Quanto ao campeonato, ele continua acontecendo. Outros times já enfrentaram a Fênix, e aceitaram a presença da atleta trans. A equipe Fênix divulgou uma nota em que declara: “Essa atleta, assim como todas nós, busca no futebol, um espaço de convivência, lazer e reconhecimento. Reafirmamos nosso compromisso com a inclusão, o respeito e a diversidade. O esporte é para todas. Transfobia não é opinião: é violência”.
Por sua vez, no dia seguinte, 7 de setembro, as Leoas disputaram a final de um outro torneio amador e venceram. “Revertemos a situação da véspera com uma vitória que nos deu o bicampeonato em um campeonato diferente. E, com o passar do tempo, começamos a perceber que quem nos atacava era uma minoria, e que a maior parte das pessoas concorda com nossa decisão”, afirma a técnica. A equipe acabou por receber uma moção de aplausos na Câmara Municipal da cidade.
O responsável pelo evento, Tony Gol, que organiza torneios femininos há sete anos, afirma que a situação aconteceu porque falta regulamentação sobre o tema. “A gente concorda com a decisão das Leoas de não participar. É um caso que eu não esperava, uma novidade no futebol amador daqui de Campo Grande. Entendemos também o lado do time do Fênix. Eu fiquei no meio desse fogo cruzado. Pensei até em não fazer o futebol feminino no ano que vem, para evitar essas discussões.”
Ação de exclusão
“As Leoas tiveram que abandonar um campeonato para o qual haviam se inscrito. São mulheres, mães, trabalhadoras que se dedicam ao esporte por amor e que se planejaram para esse momento”, diz Celina Luci Lazzari, diretora da Associação de Mulheres, Mães e Trabalhadoras do Brasil (Matria). “Muita coisa é arrancada de uma mulher a quem é negado o direito ao esporte, ao lazer, entre as suas. Só há competição real, justa e segura, em categorias exclusivas para mulheres.”
A Matria lançou recentemente um manifesto contra a participação de trans em esportes femininos. “Quando atletas do sexo masculino entram nas categorias femininas, não há inclusão, há exclusão: mulheres perdem espaço, bolsas, medalhas e até sua integridade física”, afirma Celina. “A ciência é clara: tratamentos hormonais não eliminam as vantagens fisiológicas masculinas, densidade óssea, força, massa muscular, envergadura, capacidade pulmonar. Essas diferenças permanecem mesmo após anos de hormonioterapia.”

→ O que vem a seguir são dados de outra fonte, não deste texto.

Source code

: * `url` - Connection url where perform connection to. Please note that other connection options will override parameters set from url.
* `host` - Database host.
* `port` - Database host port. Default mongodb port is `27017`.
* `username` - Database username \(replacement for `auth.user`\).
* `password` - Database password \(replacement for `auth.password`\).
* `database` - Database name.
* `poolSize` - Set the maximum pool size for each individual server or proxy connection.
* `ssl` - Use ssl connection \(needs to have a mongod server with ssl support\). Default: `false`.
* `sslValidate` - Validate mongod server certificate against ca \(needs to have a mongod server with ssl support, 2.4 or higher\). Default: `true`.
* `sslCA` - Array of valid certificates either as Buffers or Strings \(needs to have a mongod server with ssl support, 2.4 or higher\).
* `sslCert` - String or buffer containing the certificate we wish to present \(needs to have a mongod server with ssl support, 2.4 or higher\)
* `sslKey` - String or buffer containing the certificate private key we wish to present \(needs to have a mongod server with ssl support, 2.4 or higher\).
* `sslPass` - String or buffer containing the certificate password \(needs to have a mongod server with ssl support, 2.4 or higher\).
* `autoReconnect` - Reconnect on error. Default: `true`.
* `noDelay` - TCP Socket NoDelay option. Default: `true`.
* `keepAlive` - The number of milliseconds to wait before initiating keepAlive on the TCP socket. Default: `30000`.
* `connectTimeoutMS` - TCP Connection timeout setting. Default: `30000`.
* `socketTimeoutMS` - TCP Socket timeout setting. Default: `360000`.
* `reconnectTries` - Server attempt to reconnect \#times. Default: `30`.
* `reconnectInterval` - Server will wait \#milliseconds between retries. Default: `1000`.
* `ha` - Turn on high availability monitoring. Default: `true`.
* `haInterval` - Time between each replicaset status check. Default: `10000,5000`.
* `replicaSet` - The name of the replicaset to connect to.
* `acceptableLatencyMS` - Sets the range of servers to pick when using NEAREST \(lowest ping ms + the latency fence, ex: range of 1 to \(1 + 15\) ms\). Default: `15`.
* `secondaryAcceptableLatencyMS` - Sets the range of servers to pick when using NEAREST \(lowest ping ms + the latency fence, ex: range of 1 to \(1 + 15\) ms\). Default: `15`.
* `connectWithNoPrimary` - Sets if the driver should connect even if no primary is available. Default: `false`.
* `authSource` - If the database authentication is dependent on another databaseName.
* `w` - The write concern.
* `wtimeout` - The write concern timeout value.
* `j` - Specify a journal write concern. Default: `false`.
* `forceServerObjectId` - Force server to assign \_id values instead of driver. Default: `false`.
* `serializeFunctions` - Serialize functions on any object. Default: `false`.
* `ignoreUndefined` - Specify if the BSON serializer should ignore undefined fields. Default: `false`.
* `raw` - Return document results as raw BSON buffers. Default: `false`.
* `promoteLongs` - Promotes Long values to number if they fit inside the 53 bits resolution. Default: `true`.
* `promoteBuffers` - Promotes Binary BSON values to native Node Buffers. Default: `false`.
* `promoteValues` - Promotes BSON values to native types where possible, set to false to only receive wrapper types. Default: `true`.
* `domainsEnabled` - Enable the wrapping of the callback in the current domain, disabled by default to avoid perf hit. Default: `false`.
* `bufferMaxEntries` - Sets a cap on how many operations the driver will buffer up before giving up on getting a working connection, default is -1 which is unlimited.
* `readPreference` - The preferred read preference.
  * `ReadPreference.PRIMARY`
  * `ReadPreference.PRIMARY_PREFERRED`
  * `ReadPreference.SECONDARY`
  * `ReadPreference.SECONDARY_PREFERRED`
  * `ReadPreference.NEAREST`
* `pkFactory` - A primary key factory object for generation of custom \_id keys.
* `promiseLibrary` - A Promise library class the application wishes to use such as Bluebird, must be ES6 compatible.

A técnica Bárbara Augusta Santana, que tem 44 anos e é policial federal, sugere que pessoas trans disputem campeonatos em uma categoria própria. “No mesmo dia do incidente, foi realizado um amistoso entre duas equipes trans. Isso é inclusão de verdade! E não retira o espaço que nós mulheres lutamos tanto para conquistar.”
No dia 23 de setembro, a Câmara de Vereadores de Campo Grande aprovou, em regime de urgência, o projeto de lei 11.526/25, que estabelece o sexo biológico como único critério para a definição do gênero dos esportistas em atividade na cidade. A medida agora segue para sanção do prefeito. O texto afirma: “O sexo biológico será o único critério definidor do gênero dos competidores em competições esportivas oficiais realizadas no âmbito do Município de Campo Grande/MS, vedando-se a participação de transexuais em equipes que correspondam ao sexo oposto ao de nascimento”.